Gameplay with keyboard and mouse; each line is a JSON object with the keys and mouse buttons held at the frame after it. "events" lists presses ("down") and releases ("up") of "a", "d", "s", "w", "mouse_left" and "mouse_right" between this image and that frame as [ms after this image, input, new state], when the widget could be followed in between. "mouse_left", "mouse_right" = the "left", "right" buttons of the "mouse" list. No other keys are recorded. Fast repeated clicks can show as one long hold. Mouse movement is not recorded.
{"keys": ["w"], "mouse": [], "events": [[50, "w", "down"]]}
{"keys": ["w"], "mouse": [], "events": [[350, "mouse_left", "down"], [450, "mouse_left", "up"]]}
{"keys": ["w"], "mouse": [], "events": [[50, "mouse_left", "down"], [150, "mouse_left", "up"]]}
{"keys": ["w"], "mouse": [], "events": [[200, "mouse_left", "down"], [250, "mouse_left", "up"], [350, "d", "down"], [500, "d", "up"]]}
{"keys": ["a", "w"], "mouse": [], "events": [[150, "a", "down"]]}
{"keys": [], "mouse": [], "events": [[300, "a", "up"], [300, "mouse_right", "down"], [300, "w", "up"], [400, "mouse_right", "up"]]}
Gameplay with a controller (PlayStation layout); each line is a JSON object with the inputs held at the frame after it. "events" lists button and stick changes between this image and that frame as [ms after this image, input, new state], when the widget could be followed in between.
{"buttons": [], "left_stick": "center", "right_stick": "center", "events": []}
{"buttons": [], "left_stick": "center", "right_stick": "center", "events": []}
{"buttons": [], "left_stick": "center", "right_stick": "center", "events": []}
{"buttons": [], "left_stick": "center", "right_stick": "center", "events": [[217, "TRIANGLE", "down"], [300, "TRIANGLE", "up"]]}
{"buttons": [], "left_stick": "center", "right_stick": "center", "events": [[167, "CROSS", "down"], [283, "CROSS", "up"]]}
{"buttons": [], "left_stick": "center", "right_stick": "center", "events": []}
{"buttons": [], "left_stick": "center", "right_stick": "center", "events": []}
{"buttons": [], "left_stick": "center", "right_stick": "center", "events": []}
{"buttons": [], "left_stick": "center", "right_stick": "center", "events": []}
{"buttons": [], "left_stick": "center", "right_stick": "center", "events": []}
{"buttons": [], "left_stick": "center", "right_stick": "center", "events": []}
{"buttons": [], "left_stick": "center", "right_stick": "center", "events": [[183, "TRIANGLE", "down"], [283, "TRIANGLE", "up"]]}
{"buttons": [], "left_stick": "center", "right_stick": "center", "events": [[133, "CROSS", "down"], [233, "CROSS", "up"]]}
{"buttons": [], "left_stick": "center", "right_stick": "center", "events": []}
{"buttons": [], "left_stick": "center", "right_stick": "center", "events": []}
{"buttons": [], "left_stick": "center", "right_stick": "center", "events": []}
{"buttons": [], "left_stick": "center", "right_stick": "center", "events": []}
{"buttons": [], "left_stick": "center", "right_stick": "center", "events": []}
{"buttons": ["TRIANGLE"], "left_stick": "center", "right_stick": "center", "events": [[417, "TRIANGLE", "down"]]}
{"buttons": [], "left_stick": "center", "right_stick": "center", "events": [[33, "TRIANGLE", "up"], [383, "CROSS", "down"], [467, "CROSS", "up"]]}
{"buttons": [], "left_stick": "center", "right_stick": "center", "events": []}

:: What you are asked to do ::
Before answering, count every line of the records that contains "TRIANGLE"; the answer is that number and nothing more.

:: Result ::
4